We are definitely justified in locking up Kefka—he is most definitely homicidal—but what evidence do we have that he is insane? There is a method to his madness, as Polonius would say of Hamlet. The poisoning of Doma was the most efficient and effective way of ending the siege swiftly and with a minimal loss of Imperial life. What is unreasonable about that? In fact, before the story ends Kefka amasses divine power and finds that there is no ultimate meaning behind the world’s existence. He thus sets out to destroy it. If there is no purpose, no reason, then why should the world exist at all? This fundamental logic is the basis for the philosophical movement of existentialism, which we shall turn to shortly when we discuss the work of Nietzsche. Existentialism arose as a response to the Age of Enlightenment, proposing that logic cannot provide meaning to the world, so we must seek it elsewhere. If Kefka suffers from anything, perhaps it is not too little reason but too much. When he achieves the height of all rational power available to both humans and the gods, he suddenly finds no justification for life at all.
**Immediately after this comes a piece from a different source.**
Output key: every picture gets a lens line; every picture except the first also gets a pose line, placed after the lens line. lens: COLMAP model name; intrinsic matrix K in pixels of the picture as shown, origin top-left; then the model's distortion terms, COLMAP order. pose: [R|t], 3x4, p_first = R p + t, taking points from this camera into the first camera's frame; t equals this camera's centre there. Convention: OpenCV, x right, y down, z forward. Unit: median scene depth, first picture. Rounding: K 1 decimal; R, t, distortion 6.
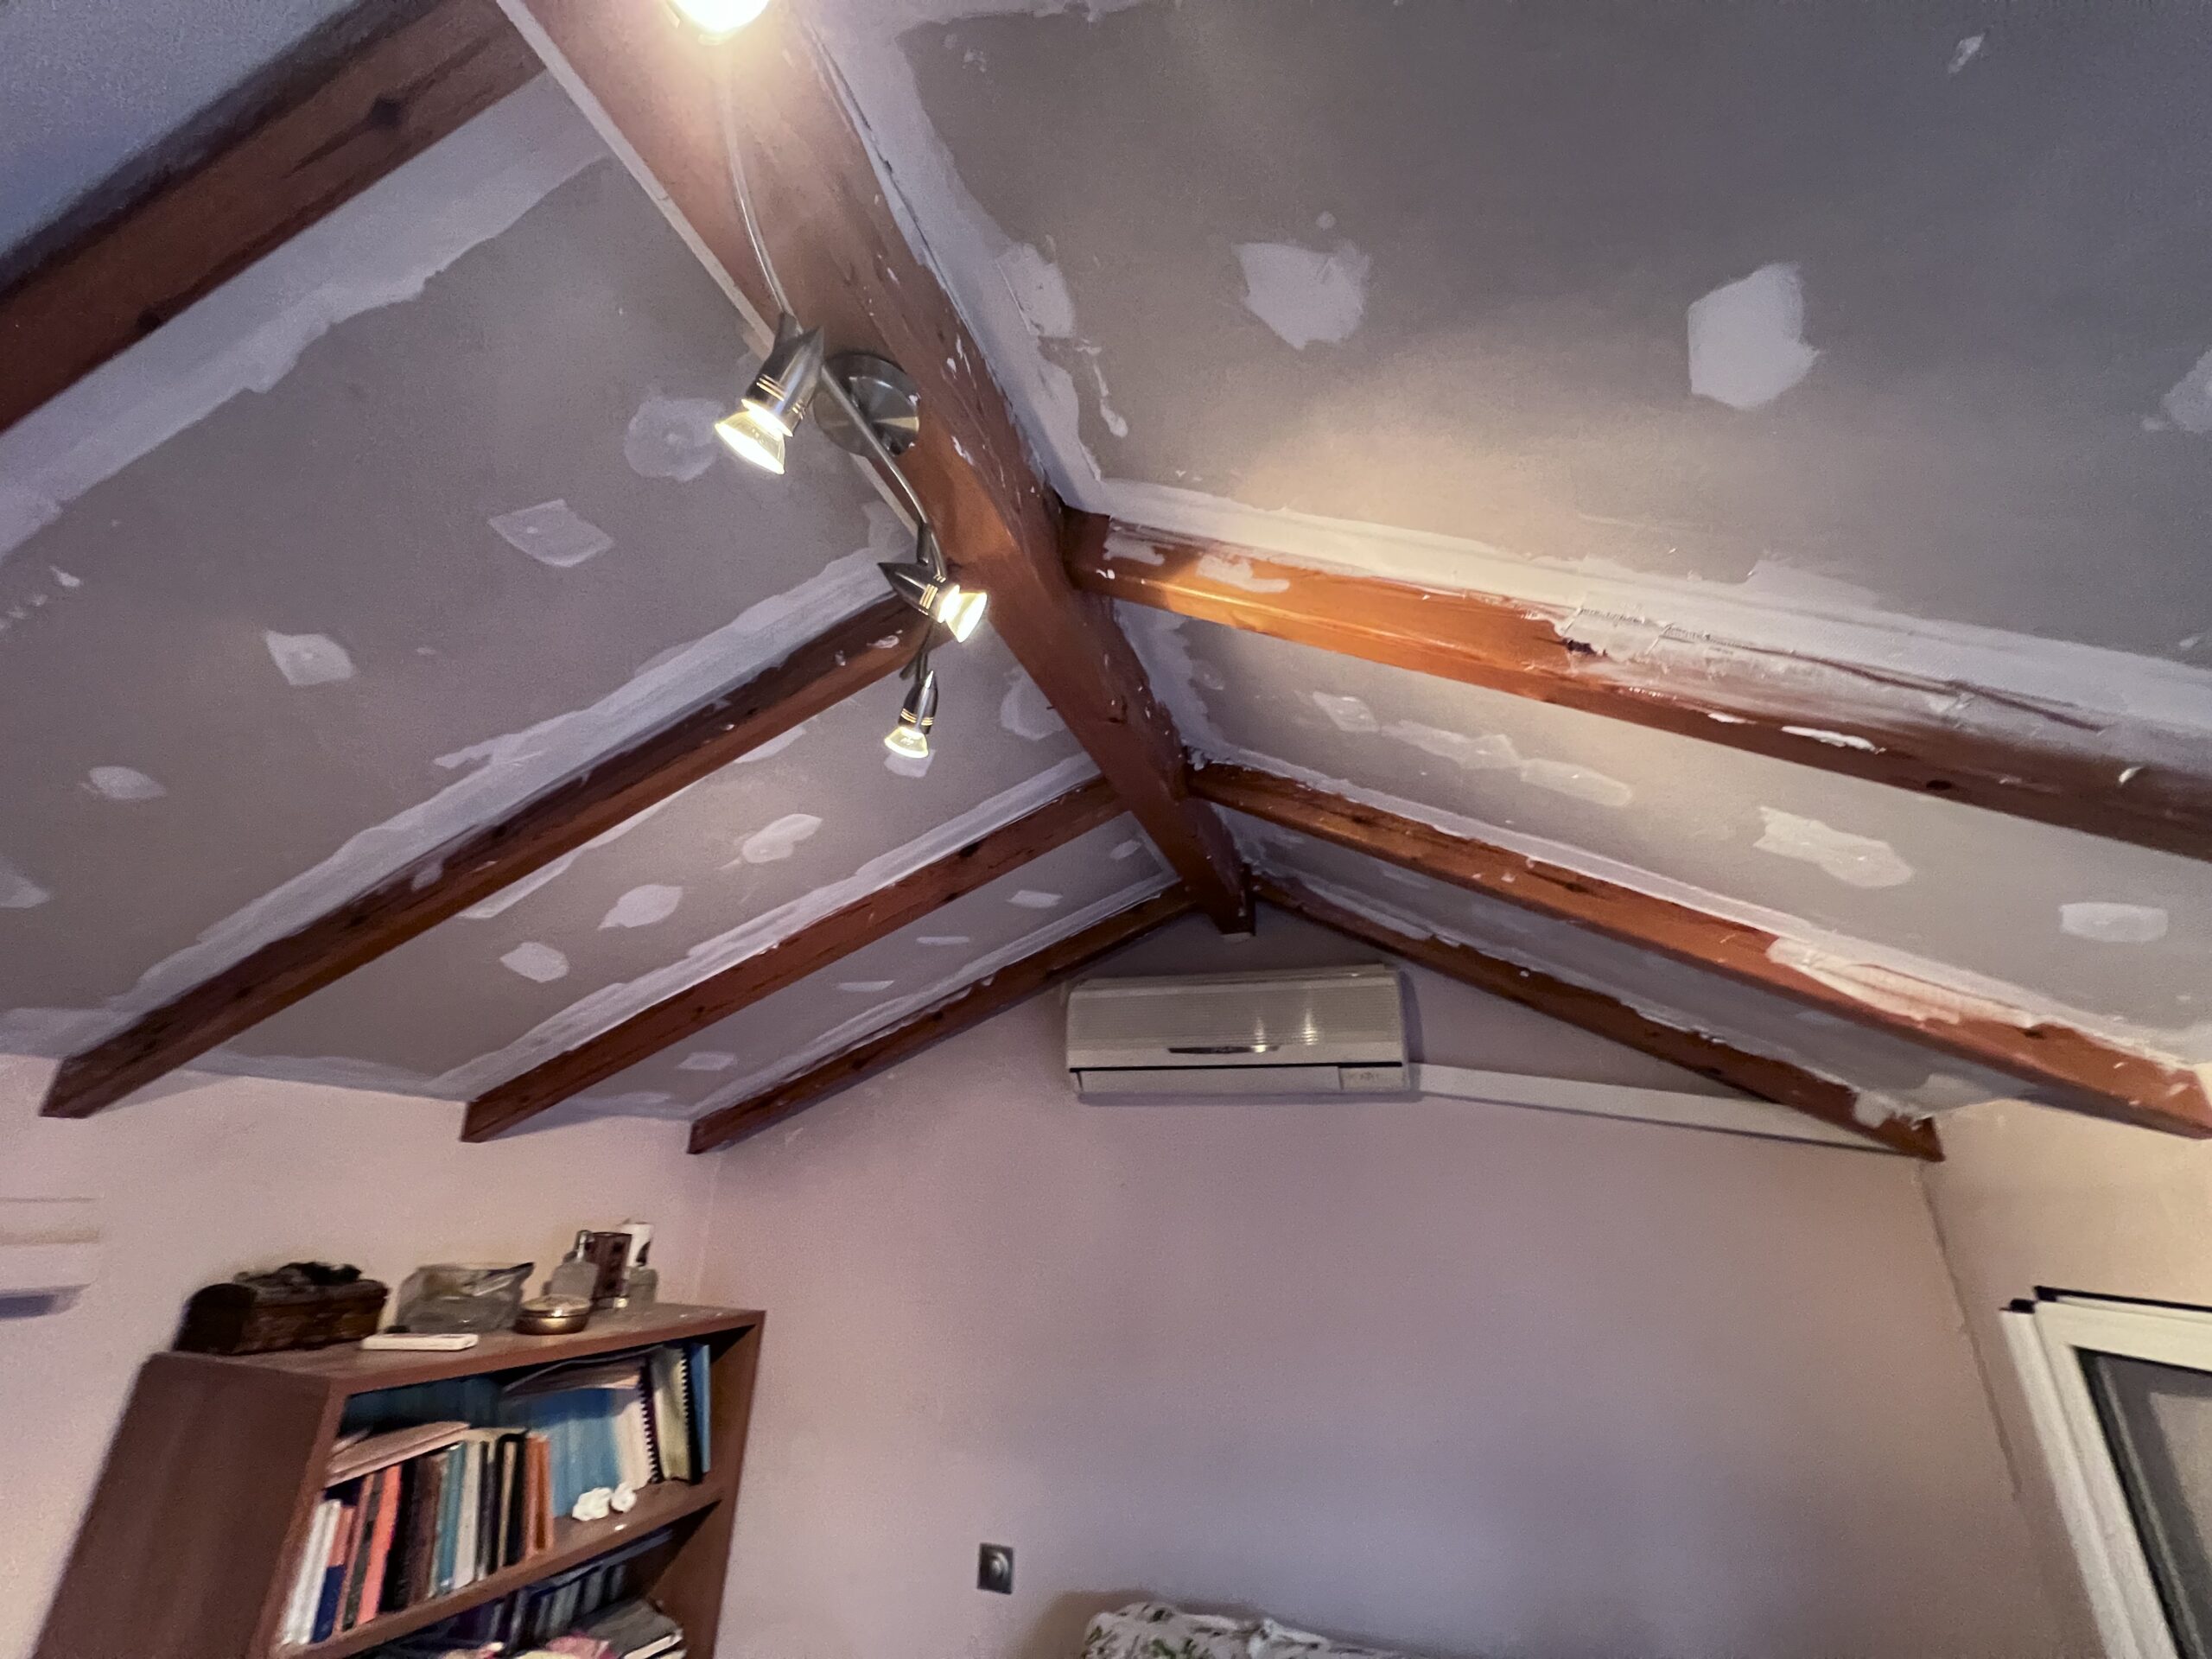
lens RADIAL K [[891.0, 0, 1100.4], [0, 891.0, 833.7], [0, 0, 1]] dist [-0.002156, 0.000892]
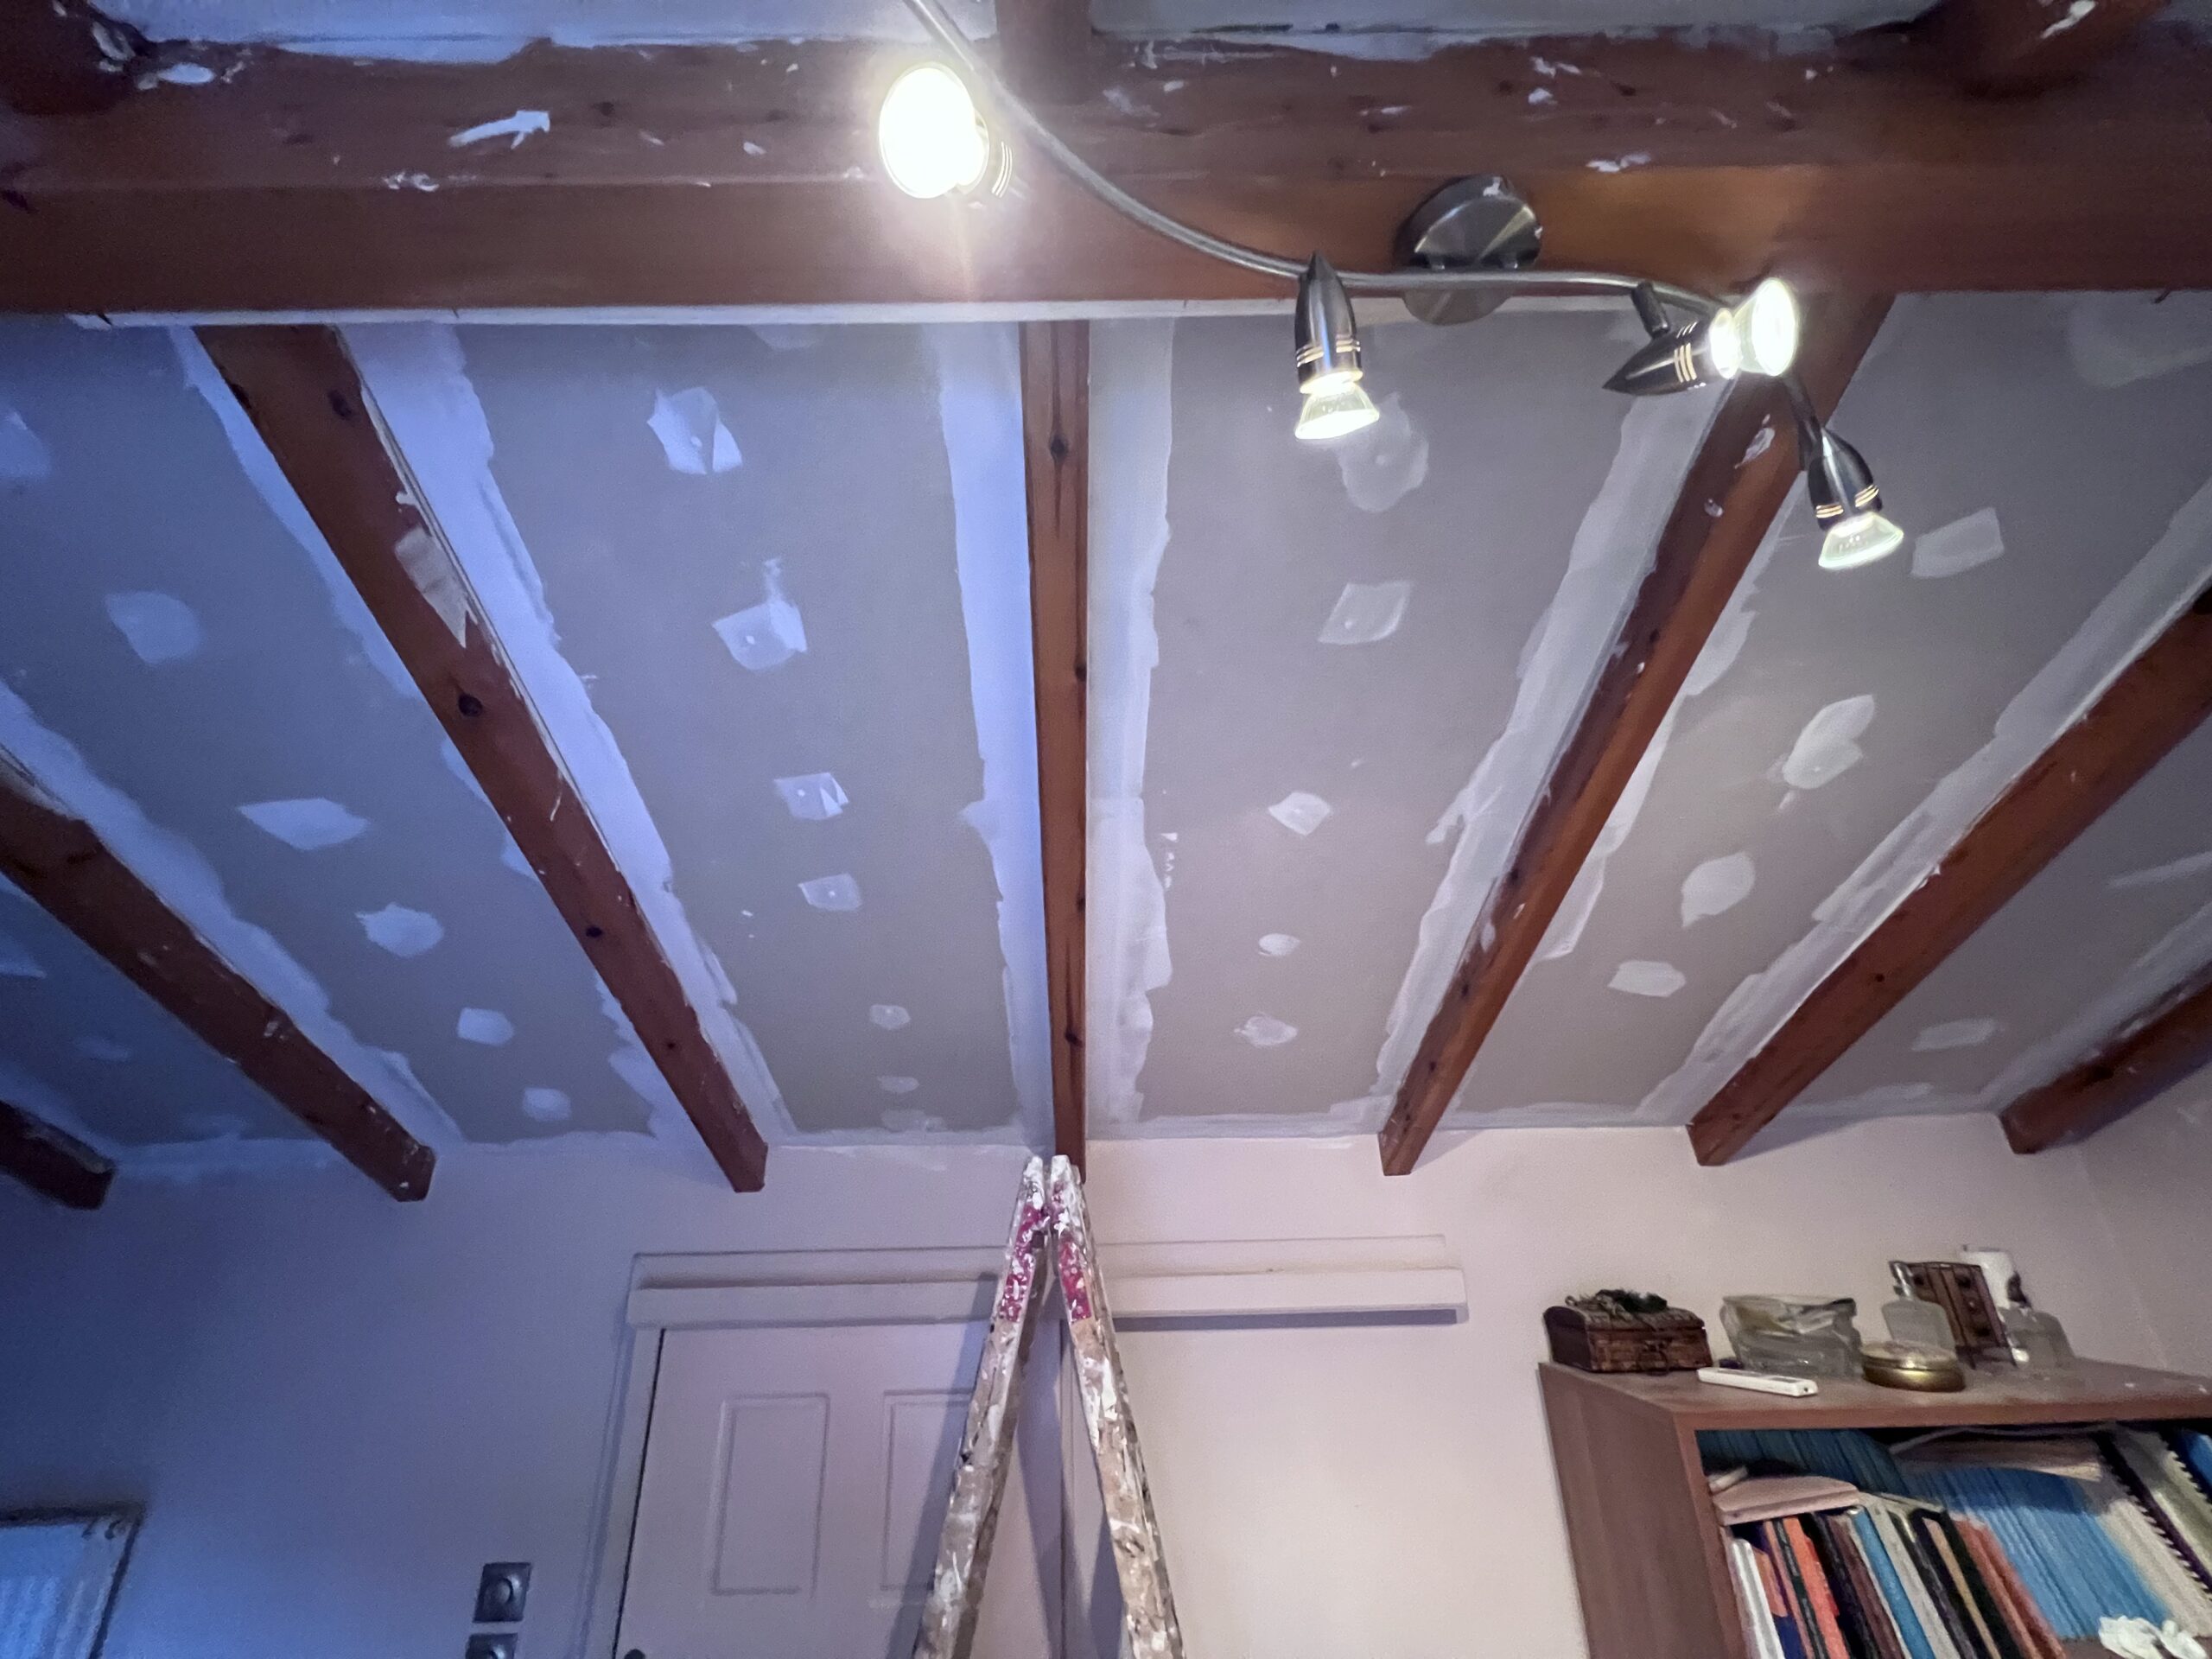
lens RADIAL K [[891.0, 0, 1100.4], [0, 891.0, 833.7], [0, 0, 1]] dist [-0.002156, 0.000892]
pose [[0.325987, -0.393441, -0.859614, 0.059652], [0.385830, 0.885479, -0.258963, 0.031436], [0.863057, -0.247247, 0.440456, 0.130313]]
God Is Dead! Long Live Kefka!

The main theme of
Madness and Civilization
permeates all of Foucault’s work: society has a desire for control and that which it cannot control, it seeks to dismiss. The very concept of madness has become a tool of dismissal and control. As we saw, labeling Kefka as mad is really just an attempt to ignore what may be a valid point of view. Now let’s take a more serious look at how he acquired that view and what it entails.

After the massacre at Doma, we find Kefka at the Imperial Magitek research lab trying to coax magical power out of live Espers the Empire has captured. Learning that Magicite is actually the remains of dead Espers, he proceeds to kill them all, an act that disgusts his adoptive father, Cid, a perennial
Final Fantasy
favorite and the inventor of Magitek. Through a complex scheme of manipulation, Kefka convinces Emperor Gestahl and our Heroes to find and open the sealed door to the land of the Espers, whereupon he makes his final grab for power, killing the Emperor and draining all magical power from the petrified gods of magic. This results in a cataclysm that shatters the world and makes Kefka a god himself. In true arch-villain fashion, he builds a mighty tower within which he rules over all, doling out punishment at will and destroying entire towns that refuse allegiance to him. By all rights Kefka has achieved his goal—ultimate power and ultimate knowledge—and will be content to rule over all life for eternity.

When our varied band of protagonists finally manages to organize a resistance and scale Kefka’s tower to confront him face-to-face, they find he has undergone an interesting metamorphosis. No longer garbed in jester robes or keen on snappy one-liners, he has instead taken on a winged, angelic form and his attitude is one of detached stoicism. The power and knowledge of the gods have changed him such that, to our horror, he no longer desires simply to rule over all but would rather destroy everything, creating a paradoxical “monument to non-existence.” By way of explanation, Kefka says that there is no meaning to the world, no reason that justifies its existence, so he will destroy it entirely. While ascending the tower for the final confrontation, our Heroes attempt to “argue” against Kefka and explain to him what gives their own lives meaning. Cyan lives to carry the memory of his family; Shadow has come to value friendship; Edgar wants to create a kingdom where people are free. These explanations fall on deaf ears, however, for Kefka is no longer subject to logic or reason. To be clear, though, he has not become unreasonable or illogical. Instead, Kefka’s goals have become
a
rational—not contrary to reason but outside the domain of reason entirely.